[Records for the exercise]

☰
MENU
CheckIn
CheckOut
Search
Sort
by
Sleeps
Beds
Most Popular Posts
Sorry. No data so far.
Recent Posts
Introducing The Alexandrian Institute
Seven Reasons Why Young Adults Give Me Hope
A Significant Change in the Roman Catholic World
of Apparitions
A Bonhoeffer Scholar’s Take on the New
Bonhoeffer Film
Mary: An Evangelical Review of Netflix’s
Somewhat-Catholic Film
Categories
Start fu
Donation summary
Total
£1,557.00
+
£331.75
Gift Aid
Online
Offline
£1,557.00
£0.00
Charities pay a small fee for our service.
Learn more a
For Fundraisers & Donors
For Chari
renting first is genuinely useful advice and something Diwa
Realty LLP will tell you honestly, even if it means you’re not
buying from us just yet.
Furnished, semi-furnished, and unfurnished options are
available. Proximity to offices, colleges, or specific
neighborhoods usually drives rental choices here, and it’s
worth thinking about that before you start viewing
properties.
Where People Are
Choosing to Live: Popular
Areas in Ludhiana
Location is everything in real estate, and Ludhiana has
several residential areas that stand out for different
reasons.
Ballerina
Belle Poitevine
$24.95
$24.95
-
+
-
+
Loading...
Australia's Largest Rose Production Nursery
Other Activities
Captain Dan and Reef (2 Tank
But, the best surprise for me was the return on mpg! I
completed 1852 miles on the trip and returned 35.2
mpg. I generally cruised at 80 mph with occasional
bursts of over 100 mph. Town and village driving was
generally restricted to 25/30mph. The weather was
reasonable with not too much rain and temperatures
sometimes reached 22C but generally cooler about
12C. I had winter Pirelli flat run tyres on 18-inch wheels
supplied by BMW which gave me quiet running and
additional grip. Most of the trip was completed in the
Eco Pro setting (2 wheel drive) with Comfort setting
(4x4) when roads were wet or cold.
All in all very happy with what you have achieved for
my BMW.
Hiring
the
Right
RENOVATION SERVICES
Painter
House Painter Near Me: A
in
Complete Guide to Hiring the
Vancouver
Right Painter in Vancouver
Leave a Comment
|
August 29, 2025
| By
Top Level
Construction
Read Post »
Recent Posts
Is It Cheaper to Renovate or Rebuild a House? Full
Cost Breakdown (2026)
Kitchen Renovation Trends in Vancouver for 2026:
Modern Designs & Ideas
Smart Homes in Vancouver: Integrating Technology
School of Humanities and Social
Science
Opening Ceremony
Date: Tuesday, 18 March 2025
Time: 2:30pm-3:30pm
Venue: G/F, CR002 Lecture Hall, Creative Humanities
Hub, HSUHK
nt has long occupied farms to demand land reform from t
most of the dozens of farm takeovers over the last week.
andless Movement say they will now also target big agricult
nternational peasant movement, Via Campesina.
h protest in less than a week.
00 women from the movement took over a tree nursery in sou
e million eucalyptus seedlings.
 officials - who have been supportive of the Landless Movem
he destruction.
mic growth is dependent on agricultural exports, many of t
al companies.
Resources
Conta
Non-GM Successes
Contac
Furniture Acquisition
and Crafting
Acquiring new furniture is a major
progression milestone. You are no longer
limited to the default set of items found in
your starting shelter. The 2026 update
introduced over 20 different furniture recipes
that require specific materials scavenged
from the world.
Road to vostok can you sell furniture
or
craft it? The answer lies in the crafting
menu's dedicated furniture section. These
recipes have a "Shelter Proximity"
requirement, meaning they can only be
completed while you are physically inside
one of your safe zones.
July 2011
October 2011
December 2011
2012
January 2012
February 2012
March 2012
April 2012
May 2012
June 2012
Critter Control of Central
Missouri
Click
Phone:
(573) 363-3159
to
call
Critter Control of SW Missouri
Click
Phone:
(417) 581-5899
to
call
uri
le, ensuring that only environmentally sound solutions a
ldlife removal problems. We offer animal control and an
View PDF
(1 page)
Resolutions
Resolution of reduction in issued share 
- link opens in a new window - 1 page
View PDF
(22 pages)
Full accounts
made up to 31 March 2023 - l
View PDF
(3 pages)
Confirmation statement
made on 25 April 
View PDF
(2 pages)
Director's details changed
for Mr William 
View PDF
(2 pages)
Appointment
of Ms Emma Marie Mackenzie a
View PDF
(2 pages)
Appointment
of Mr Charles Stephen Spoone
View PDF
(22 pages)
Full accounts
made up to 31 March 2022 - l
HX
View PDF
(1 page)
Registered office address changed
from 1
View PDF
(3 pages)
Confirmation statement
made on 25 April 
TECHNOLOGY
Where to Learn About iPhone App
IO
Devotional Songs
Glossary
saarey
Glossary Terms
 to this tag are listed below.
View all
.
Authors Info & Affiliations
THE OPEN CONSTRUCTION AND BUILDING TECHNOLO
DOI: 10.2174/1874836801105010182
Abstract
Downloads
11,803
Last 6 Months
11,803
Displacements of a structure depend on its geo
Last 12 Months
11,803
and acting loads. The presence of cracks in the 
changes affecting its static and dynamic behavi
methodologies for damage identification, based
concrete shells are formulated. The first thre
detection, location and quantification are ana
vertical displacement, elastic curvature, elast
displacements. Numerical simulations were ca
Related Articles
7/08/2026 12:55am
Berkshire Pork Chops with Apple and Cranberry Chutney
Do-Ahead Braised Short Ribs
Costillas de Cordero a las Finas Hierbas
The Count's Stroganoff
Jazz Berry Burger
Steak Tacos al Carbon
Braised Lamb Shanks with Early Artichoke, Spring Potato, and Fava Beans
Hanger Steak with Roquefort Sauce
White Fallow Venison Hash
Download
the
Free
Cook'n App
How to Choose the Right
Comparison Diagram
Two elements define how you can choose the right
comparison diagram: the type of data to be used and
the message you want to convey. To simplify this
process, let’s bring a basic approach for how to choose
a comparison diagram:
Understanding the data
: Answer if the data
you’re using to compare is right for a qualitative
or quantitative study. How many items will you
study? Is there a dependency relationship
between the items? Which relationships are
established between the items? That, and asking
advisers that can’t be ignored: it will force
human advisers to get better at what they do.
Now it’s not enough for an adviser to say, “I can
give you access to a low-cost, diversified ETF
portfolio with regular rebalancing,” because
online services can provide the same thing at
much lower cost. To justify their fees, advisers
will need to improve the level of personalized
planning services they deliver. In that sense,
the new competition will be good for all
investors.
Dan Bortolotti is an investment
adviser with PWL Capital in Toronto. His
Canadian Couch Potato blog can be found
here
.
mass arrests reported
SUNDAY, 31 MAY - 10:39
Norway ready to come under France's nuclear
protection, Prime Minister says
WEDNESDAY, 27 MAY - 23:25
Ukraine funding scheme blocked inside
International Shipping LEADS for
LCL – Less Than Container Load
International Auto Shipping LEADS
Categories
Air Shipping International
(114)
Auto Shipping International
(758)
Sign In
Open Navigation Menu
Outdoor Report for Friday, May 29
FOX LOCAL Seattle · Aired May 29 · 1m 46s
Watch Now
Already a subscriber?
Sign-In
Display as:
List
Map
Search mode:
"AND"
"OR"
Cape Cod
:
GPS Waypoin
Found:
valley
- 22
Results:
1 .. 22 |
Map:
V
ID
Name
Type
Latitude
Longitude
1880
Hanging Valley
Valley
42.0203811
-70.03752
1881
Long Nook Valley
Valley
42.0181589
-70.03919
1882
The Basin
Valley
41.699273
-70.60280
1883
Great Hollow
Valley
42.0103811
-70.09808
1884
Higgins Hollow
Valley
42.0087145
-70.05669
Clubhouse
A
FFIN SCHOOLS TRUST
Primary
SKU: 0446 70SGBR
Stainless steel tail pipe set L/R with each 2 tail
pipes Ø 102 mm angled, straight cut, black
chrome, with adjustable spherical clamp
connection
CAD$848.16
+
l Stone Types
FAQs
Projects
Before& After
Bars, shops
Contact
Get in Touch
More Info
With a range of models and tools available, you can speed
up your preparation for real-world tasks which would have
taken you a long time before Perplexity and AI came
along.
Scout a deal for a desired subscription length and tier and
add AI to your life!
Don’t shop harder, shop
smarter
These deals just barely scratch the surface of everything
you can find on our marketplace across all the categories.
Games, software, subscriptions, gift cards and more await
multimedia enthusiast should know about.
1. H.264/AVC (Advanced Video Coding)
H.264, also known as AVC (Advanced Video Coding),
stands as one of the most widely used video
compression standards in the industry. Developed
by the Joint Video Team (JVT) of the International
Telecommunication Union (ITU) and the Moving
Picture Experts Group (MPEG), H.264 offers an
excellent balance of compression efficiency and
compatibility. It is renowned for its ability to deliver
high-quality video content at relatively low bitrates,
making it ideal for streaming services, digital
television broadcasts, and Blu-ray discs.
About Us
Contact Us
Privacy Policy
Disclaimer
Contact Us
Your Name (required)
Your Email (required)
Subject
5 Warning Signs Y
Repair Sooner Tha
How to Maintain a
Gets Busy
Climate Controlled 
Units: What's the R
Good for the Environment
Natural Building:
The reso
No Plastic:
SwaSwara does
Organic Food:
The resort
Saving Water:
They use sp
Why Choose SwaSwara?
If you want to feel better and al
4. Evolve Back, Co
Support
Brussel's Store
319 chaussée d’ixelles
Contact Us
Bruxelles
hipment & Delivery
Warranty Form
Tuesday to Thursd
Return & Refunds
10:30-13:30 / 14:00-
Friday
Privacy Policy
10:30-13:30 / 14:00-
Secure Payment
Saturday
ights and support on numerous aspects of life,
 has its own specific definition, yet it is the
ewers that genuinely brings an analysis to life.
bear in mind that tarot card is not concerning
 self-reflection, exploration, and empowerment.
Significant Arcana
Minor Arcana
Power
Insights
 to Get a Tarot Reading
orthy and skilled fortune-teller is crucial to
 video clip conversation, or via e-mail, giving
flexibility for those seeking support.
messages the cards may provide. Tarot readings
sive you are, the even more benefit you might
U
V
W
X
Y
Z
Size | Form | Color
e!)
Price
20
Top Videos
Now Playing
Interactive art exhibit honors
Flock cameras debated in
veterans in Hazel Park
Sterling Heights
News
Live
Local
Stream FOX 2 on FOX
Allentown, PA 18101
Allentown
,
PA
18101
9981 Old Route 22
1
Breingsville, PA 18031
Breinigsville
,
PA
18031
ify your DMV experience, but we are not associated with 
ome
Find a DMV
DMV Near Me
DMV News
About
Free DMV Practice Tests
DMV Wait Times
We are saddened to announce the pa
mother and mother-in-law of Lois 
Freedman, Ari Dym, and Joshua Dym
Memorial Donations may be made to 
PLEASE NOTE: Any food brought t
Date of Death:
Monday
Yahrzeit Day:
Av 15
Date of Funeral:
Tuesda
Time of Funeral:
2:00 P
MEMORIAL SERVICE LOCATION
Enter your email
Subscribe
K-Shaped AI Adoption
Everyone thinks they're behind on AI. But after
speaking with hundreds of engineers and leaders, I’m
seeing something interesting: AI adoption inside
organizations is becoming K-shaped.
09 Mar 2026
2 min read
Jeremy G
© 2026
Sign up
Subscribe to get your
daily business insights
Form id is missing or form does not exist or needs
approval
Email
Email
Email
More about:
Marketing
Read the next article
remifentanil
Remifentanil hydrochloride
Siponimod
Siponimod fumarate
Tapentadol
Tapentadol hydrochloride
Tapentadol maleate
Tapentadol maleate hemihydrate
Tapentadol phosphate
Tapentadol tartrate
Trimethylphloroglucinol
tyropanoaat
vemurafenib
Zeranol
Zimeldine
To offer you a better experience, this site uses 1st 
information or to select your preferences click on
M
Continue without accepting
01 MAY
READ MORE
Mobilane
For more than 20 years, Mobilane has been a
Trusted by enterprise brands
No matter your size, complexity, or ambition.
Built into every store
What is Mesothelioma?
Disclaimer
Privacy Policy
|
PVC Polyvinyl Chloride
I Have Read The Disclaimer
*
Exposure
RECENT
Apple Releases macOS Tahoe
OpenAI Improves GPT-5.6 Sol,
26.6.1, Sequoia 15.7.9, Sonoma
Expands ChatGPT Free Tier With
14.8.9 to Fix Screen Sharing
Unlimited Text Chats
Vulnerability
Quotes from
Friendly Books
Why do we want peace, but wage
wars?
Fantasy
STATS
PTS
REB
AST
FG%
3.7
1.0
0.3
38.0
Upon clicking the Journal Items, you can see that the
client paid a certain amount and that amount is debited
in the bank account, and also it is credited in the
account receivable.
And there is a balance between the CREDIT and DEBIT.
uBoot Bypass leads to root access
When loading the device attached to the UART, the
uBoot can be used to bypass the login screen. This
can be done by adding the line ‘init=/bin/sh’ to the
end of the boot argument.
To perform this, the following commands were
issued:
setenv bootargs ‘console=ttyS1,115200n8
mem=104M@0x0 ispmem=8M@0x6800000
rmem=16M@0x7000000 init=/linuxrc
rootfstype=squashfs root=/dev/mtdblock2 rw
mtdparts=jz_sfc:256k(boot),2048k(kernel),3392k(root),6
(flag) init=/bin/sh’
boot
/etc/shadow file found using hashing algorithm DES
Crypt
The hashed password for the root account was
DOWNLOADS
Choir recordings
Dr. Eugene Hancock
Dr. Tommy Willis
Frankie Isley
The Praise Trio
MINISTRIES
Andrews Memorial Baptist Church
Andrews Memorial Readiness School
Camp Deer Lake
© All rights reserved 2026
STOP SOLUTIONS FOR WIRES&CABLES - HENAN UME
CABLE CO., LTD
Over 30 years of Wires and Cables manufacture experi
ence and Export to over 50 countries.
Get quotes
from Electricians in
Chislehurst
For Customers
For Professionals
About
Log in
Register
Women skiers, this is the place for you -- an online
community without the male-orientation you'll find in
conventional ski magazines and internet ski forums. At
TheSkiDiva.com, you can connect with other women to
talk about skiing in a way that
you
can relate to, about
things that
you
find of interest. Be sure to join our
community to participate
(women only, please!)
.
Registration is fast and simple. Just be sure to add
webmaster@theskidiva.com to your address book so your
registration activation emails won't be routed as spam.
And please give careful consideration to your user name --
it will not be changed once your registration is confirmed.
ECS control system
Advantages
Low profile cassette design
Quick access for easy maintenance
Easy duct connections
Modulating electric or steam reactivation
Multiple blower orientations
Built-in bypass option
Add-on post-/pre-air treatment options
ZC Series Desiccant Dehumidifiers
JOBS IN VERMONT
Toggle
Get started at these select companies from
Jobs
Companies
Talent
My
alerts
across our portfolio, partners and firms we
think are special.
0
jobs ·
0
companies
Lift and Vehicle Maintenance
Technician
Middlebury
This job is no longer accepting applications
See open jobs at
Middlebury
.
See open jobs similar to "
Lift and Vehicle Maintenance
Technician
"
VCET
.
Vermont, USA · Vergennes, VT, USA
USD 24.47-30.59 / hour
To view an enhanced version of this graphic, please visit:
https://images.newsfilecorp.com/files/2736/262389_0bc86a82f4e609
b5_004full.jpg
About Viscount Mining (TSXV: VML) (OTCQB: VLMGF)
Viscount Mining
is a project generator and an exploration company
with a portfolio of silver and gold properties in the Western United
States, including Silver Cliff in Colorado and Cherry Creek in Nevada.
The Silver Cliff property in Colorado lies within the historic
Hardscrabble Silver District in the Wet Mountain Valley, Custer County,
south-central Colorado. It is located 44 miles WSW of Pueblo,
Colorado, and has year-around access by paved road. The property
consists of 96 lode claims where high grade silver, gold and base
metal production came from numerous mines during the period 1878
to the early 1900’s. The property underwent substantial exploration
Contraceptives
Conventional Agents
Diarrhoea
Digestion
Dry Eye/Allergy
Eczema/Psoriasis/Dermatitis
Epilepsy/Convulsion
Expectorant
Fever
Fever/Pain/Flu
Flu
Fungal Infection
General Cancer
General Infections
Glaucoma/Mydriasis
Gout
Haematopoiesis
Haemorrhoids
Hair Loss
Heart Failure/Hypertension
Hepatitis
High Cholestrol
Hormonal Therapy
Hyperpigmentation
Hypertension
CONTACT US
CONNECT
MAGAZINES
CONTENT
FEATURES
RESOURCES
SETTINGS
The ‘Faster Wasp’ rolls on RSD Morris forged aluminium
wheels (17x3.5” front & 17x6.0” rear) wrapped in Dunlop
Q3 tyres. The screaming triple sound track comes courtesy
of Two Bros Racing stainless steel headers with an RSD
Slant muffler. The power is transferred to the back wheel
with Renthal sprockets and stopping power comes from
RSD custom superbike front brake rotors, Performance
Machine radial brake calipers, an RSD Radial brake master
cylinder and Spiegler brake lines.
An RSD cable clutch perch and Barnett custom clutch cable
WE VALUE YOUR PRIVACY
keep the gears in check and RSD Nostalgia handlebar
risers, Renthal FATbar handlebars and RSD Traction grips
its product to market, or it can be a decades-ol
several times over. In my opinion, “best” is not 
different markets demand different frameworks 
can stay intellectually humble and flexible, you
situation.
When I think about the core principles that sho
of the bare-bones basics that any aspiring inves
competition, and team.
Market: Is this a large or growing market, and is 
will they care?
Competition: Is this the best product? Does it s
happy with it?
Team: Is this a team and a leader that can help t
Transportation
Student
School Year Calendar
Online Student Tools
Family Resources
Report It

[/Records for the exercise]

(Exercise aim): Give every line of the material that includes the string "Painter".

(Answer to the exercise):
Painter
House Painter Near Me: A
Right Painter in Vancouver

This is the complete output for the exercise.